Como indica la sentencia de esta misma sección de 22 de abril de 2021 ( ROJ: SAP GR 527/2021 - ECLI:ES:APGR:2021:527 ) atendiendo al criterio fijado por la STS nº 419/2017 de 4 de julio, que establece que el más ajustado al principio de no vinculación del consumidor a las cláusulas abusivas y al principio de efectividad del Derecho de la Unión es que las costas de las instancias incluso en caso de modificación del criterio jurisprudencial, es que se impongan al banco demandado sobre la base de los siguientes argumentos: ' 1.ª) El principio del vencimiento, que se incorporó al ordenamiento procesal civil español, para los procesos declarativos, mediante la reforma de la Ley de Enjuiciamiento Civil de 1881 por la Ley 34/1984, de 6 de agosto, es desde entonces la regla general, pues se mantuvo en el art. 394.1 de la vigente Ley de Enjuiciamiento Civil de 2000 , de modo que la no imposición de costas al banco demandado supondría en este caso la aplicación de una salvedad a dicho principio en perjuicio del consumidor.
2.ª) Si en virtud de esa salvedad el consumidor recurrente en casación, pese a vencer en el litigio, tuviera que pagar íntegramente los gastos derivados de su defensa y representación en las instancias, o en su caso de informes periciales o pago de la tasa, no se restablecería la situación de hecho y de derecho a la que se habría dado si no hubiera existido la cláusula suelo abusiva, y por tanto el consumidor no quedaría indemne pese a contar a su favor con una norma procesal nacional cuya regla general le eximiría de esos gastos. En suma, se produciría un efecto disuasorio inverso, no para que los bancos dejaran de incluir las cláusulas suelo en los préstamos hipotecarios sino para que los consumidores no promovieran litigios por cantidades moderadas.

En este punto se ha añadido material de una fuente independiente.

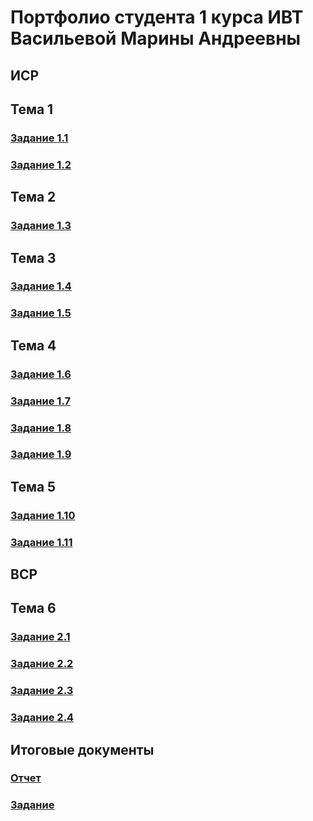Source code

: 
# Портфолио студента 1 курса ИВТ Васильевой Марины Андреевны

## ИСР

## Тема 1

### [Задание 1.1](https://github.com/MarinaVasilevaIVT/marinavasilevaIVT.github.io/blob/main/%D0%92%D0%B0%D1%81%D0%B8%D0%BB%D1%8C%D0%B5%D0%B2%D0%B0%20%D0%9C.%D0%90.%2C%20%D0%B3%D1%80.1.1%2C%20%D0%97%D0%B0%D0%B4%D0%B0%D0%BD%D0%B8%D0%B5%201.1%20%D0%98%D0%A1%D0%A0.pdf)
### [Задание 1.2](https://github.com/MarinaVasilevaIVT/marinavasilevaIVT.github.io/blob/main/%D0%92%D0%B0%D1%81%D0%B8%D0%BB%D1%8C%D0%B5%D0%B2%D0%B0%20%D0%9C.%D0%90.%2C%20%D0%B3%D1%80.1.1%2C%20%D0%97%D0%B0%D0%B4%D0%B0%D0%BD%D0%B8%D0%B5%201.2%20%D0%98%D0%A1%D0%A0.png) 

## Тема 2

### [Задание 1.3](https://github.com/MarinaVasilevaIVT/marinavasilevaIVT.github.io/blob/main/%D0%92%D0%B0%D1%81%D0%B8%D0%BB%D1%8C%D0%B5%D0%B2%D0%B0%20%D0%9C.%D0%90.%2C%20%D0%B3%D1%80.1.1%2C%20%D0%97%D0%B0%D0%B4%D0%B0%D0%BD%D0%B8%D0%B5%201.3%20%D0%98%D0%A1%D0%A0.docx)

## Тема 3

### [Задание 1.4](https://github.com/MarinaVasilevaIVT/marinavasilevaIVT.github.io/blob/main/%D0%92%D0%B0%D1%81%D0%B8%D0%BB%D1%8C%D0%B5%D0%B2%D0%B0%20%D0%9C.%D0%90.%2C%20%D0%B3%D1%80.1.1%2C%20%D0%97%D0%B0%D0%B4%D0%B0%D0%BD%D0%B8%D0%B5%201.4%20%D0%98%D0%A1%D0%A0.docx)
### [Задание 1.5](https://github.com/MarinaVasilevaIVT/marinavasilevaIVT.github.io/blob/main/%D0%92%D0%B0%D1%81%D0%B8%D0%BB%D1%8C%D0%B5%D0%B2%D0%B0%20%D0%9C.%D0%90.%2C%20%D0%B3%D1%80.1.1%2C%20%D0%97%D0%B0%D0%B4%D0%B0%D0%BD%D0%B8%D0%B5%201.5%20%D0%98%D0%A1%D0%A0.docx)

## Тема 4

### [Задание 1.6](https://github.com/MarinaVasilevaIVT/marinavasilevaIVT.github.io/blob/main/%D0%92%D0%B0%D1%81%D0%B8%D0%BB%D1%8C%D0%B5%D0%B2%D0%B0%20%D0%9C.%D0%90.%2C%20%D0%B3%D1%80.1.1%2C%20%D0%97%D0%B0%D0%B4%D0%B0%D0%BD%D0%B8%D0%B5%201.6%20%D0%98%D0%A1%D0%A0.md)
### [Задание 1.7](https://github.com/MarinaVasilevaIVT/marinavasilevaIVT.github.io/blob/main/%D0%92%D0%B0%D1%81%D0%B8%D0%BB%D1%8C%D0%B5%D0%B2%D0%B0%20%D0%9C.%D0%90.%2C%20%D0%B3%D1%80.1.1%2C%20%D0%97%D0%B0%D0%B4%D0%B0%D0%BD%D0%B8%D0%B5%201.7%20%D0%98%D0%A1%D0%A0.md)
### [Задание 1.8](https://github.com/MarinaVasilevaIVT/marinavasilevaIVT.github.io/blob/main/%D0%92%D0%B0%D1%81%D0%B8%D0%BB%D1%8C%D0%B5%D0%B2%D0%B0%20%D0%9C.%D0%90.%2C%20%D0%B3%D1%80.1.1%2C%20%D0%97%D0%B0%D0%B4%D0%B0%D0%BD%D0%B8%D0%B5%201.8%20%D0%98%D0%A1%D0%A0.pptx)
### [Задание 1.9](https://github.com/MarinaVasilevaIVT/marinavasilevaIVT.github.io/blob/main/%D0%92%D0%B0%D1%81%D0%B8%D0%BB%D1%8C%D0%B5%D0%B2%D0%B0%20%D0%9C.%D0%90.%2C%20%D0%B3%D1%80.1.1%2C%20%D0%97%D0%B0%D0%B4%D0%B0%D0%BD%D0%B8%D0%B5%201.9%20%D0%98%D0%A1%D0%A0.docx)

## Тема 5

### [Задание 1.10](https://github.com/MarinaVasilevaIVT/marinavasilevaIVT.github.io/blob/main/%D0%92%D0%B0%D1%81%D0%B8%D0%BB%D1%8C%D0%B5%D0%B2%D0%B0%20%D0%9C.%D0%90.%2C%20%D0%B3%D1%80.1.1%2C%20%D0%97%D0%B0%D0%B4%D0%B0%D0%BD%D0%B8%D0%B5%201.10%20%D0%98%D0%A1%D0%A0.pdf)
### [Задание 1.11](https://github.com/MarinaVasilevaIVT/marinavasilevaIVT.github.io/blob/main/%D0%92%D0%B0%D1%81%D0%B8%D0%BB%D1%8C%D0%B5%D0%B2%D0%B0%20%D0%9C.%D0%90.%2C%20%D0%B3%D1%80.1.1%2C%20%D0%97%D0%B0%D0%B4%D0%B0%D0%BD%D0%B8%D0%B5%201.11%20%D0%98%D0%A1%D0%A0.png)

## ВСР
## Тема 6

### [Задание 2.1](https://github.com/MarinaVasilevaIVT/marinavasilevaIVT.github.io/blob/main/%D0%92%D0%B0%D1%81%D0%B8%D0%BB%D1%8C%D0%B5%D0%B2%D0%B0%20%D0%9C.%D0%90.%2C%20%D0%B3%D1%80.1.1%2C%20%D0%97%D0%B0%D0%B4%D0%B0%D0%BD%D0%B8%D0%B5%202.1%20%D0%92%D0%A1%D0%A0.docx)
### [Задание 2.2](https://github.com/MarinaVasilevaIVT/marinavasilevaIVT.github.io/blob/main/%D0%92%D0%B0%D1%81%D0%B8%D0%BB%D1%8C%D0%B5%D0%B2%D0%B0%20%D0%9C.%D0%90.%2C%20%D0%B3%D1%80.1.1%2C%20%D0%97%D0%B0%D0%B4%D0%B0%D0%BD%D0%B8%D0%B5%202.2%20%D0%92%D0%A1%D0%A0.pdf)
### [Задание 2.3](https://github.com/MarinaVasilevaIVT/marinavasilevaIVT.github.io/blob/main/%D0%92%D0%B0%D1%81%D0%B8%D0%BB%D1%8C%D0%B5%D0%B2%D0%B0%20%D0%9C.%D0%90.%2C%20%D0%B3%D1%80.1.1%2C%20%D0%97%D0%B0%D0%B4%D0%B0%D0%BD%D0%B8%D0%B5%202.3%20%D0%92%D0%A1%D0%A0.pdf)
### [Задание 2.4](https://github.com/MarinaVasilevaIVT/marinavasilevaIVT.github.io/blob/main/%D0%92%D0%B0%D1%81%D0%B8%D0%BB%D1%8C%D0%B5%D0%B2%D0%B0%20%D0%9C.%D0%90.%2C%20%D0%B3%D1%80.1.1%2C%20%D0%97%D0%B0%D0%B4%D0%B0%D0%BD%D0%B8%D0%B5%202.4%20%D0%92%D0%A1%D0%A0.docx)


## Итоговые документы

### [Отчет](https://github.com/MarinaVasilevaIVT/marinavasilevaIVT.github.io/blob/main/%D0%92%D0%B0%D1%81%D0%B8%D0%BB%D1%8C%D0%B5%D0%B2%D0%B0%20%D0%9C.%D0%90.%2C%20%D0%B3%D1%80.1.1%2C%20%D0%BE%D1%82%D1%87%D0%B5%D1%82%20%D0%BF%D0%BE%20%D0%BF%D1%80%D0%B0%D0%BA%D1%82%D0%B8%D0%BA%D0%B5.docx)
### [Задание](https://github.com/MarinaVasilevaIVT/marinavasilevaIVT.github.io/blob/main/%D0%92%D0%B0%D1%81%D0%B8%D0%BB%D1%8C%D0%B5%D0%B2%D0%B0%20%D0%9C.%D0%90.%2C%20%D0%B3%D1%80.1.1%2C%20%D0%B7%D0%B0%D0%B4%D0%B0%D0%BD%D0%B8%D0%B5%20%D0%BD%D0%B0%20%D0%BF%D1%80%D0%B0%D0%BA%D1%82%D0%B8%D0%BA%D1%83.docx)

3.ª) La regla general del vencimiento en materia de costas procesales favorece la aplicación del principio de efectividad del Derecho de la Unión y, en cambio, la salvedad a dicha regla general supone un obstáculo para la aplicación de ese mismo principio'
Criterio este que es el que sigue la presente resolución, de modo que, procede mantener la imposición de las costas de la instancia, sin que haya justificado el recurrente dudas de derecho que lleven a otra conclusión
Vistos los artículos citados y demás preceptos de pertinente y general aplicación, este Tribunal,
Fallo
Esta Sala ha decidido revocar la sentencia de fecha 28 de octubre de 2020 , dictado por el Juzgado de Primera Instancia nº 9 de Granada, en los siguientes extremos:
- El apartado E) que condena a abonar el 50% de los gastos de gestoría, debiendo de estimarse la pretensión de la actora de abonar la totalidad de dichos gastos.

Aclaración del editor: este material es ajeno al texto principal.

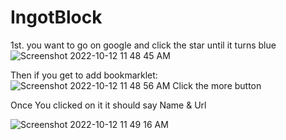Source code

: # IngotBlock
1st. you want to go on google and click the star until it turns blue             ![Screenshot 2022-10-12 11 48 45 AM](https://user-images.githubusercontent.com/115572157/195403287-e8e6ee39-6446-4f40-bac7-e400da3ea183.png)





Then if you get to add bookmarklet:  
![Screenshot 2022-10-12 11 48 56 AM](https://user-images.githubusercontent.com/115572157/195403558-a35faee3-f220-4ad3-a013-47ae7339f3df.png)                                                     Click the more button






Once You clicked on it it should say Name & Url





![Screenshot 2022-10-12 11 49 16 AM](https://user-images.githubusercontent.com/115572157/195404120-1dbed401-542f-486d-99d2-3f77cb4ad32d.png)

- La declaración de nulidad de la comisión de apertura y la restitución del importe abonado, debiendo declararse la validez de dicha cláusula.
- La inscripción de la sentencia en el Registro de Condiciones Generales de la Contratación, que debe de limitarse a la inscripción de la declaración de nulidad de las cláusulas relativa a la imposición de los gastos y tributos a cargo del prestatario, los gastos notariales, registrales, de gestión, relativos a la constitución del préstamo hipotecario
Todo ello sin efectuar expresa imposición de las costas de ésta alzada y dando al depósito para recurrir el destino que legalmente corresponda.
Así por esta nuestra resolución la pronunciamos, mandamos y firmamos.
Contra esta resolución cabe recurso alguno por interés casacional o infracción procesal.